- _Job 1_
In the text on the PSPU, update the part starting with "Should one try" and going on through "the PSPU proposal." so that "Vitrenko's party" stands where "Progressive Socialists" was.
- _Job 2_
Which lines of the records contain the string "chair", with case counting? Pick out each of them.

At that, their answer was essentially Japanese: on the whole, the PSPU is not against a single candidate of the Left, but before the CPU expresses its attitude toward "utter anti-Communist," "chief anti-Communist and anti-Socialist," and "provocateur" Oleksandr Moroz, the Progressive Socialists will refrain from making a final decision. At the VII Party Congress on April 10, Ms. Vitrenko once again proved her genius at telling people completely opposite things equally convincingly. First she said to journalists that it is now impossible to discuss political problems, and all efforts should be directed to the "rescue of the nation". She had hardly finished saying this, when she added that the next party congress could consider the issue of nominating a presidential candidate.

The Progressive Socialist leader expressed her willingness to sit at the bargaining table with the Communists, Peasant Party, trade unions, and public organizations to support the strongest presidential hopeful who "will be able to lead the country out of crisis and build a socially just socialist society." This was immediately followed by the statement, that the PSPU is going to oppose "so-called leftist parties," considers the struggle of the Left with the current regime a "decorative struggle" being waged "for the sake of revenge of the nomenklatura." According to Vitrenko, the "Communists, Socialists, Peasants, and other leftists, having united around capital using Communist ideas as a cover, are building a bourgeois state."

Further, Ms. Vitrenko assured the audience that the PSPU had always demanded dismissal of the current "pro-American government." (We should remind you that the October 13 roll call data shows that of the whole PSPU, only Ivan Kuniov voted against bringing down the government, which was one of the reasons he left the faction).

As to Ms. Vitrenko's statement that her party had never supported Leonid Kuchma, one cannot deny it for the moment. But it is also obvious that the PSPU's struggle against Moroz is much more consistent.

Should one try to translate all the party leader said from the Japanese, one could assume that the party will nominate Ms. Vitrenko. However, even without that, the PSPU is currently associated with the Presidential Administration, rather than with the Left. Thus, it should be pretended that the Progressive Socialists had wanted to nominate a single candidate of the Left, but the other leftists, who are actually traitors to the socialist idea, did not accept the PSPU proposal.

- _Material to process_
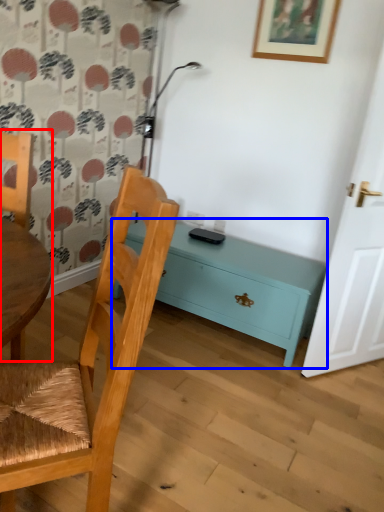
Question: Which object is closer to the camera taking this photo, chair (highlighted by a red box) or nightstand (highlighted by a blue box)?

Choices:
 (A) chair
 (B) nightstand

Answer: (A)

- _Task solution 1_
Should one try to translate all the party leader said from the Japanese, one could assume that the party will nominate Ms. Vitrenko. However, even without that, the PSPU is currently associated with the Presidential Administration, rather than with the Left. Thus, it should be pretended that the Vitrenko's party had wanted to nominate a single candidate of the Left, but the other leftists, who are actually traitors to the socialist idea, did not accept the PSPU proposal.

- _Task solution 2_
Question: Which object is closer to the camera taking this photo, chair (highlighted by a red box) or nightstand (highlighted by a blue box)?
 (A) chair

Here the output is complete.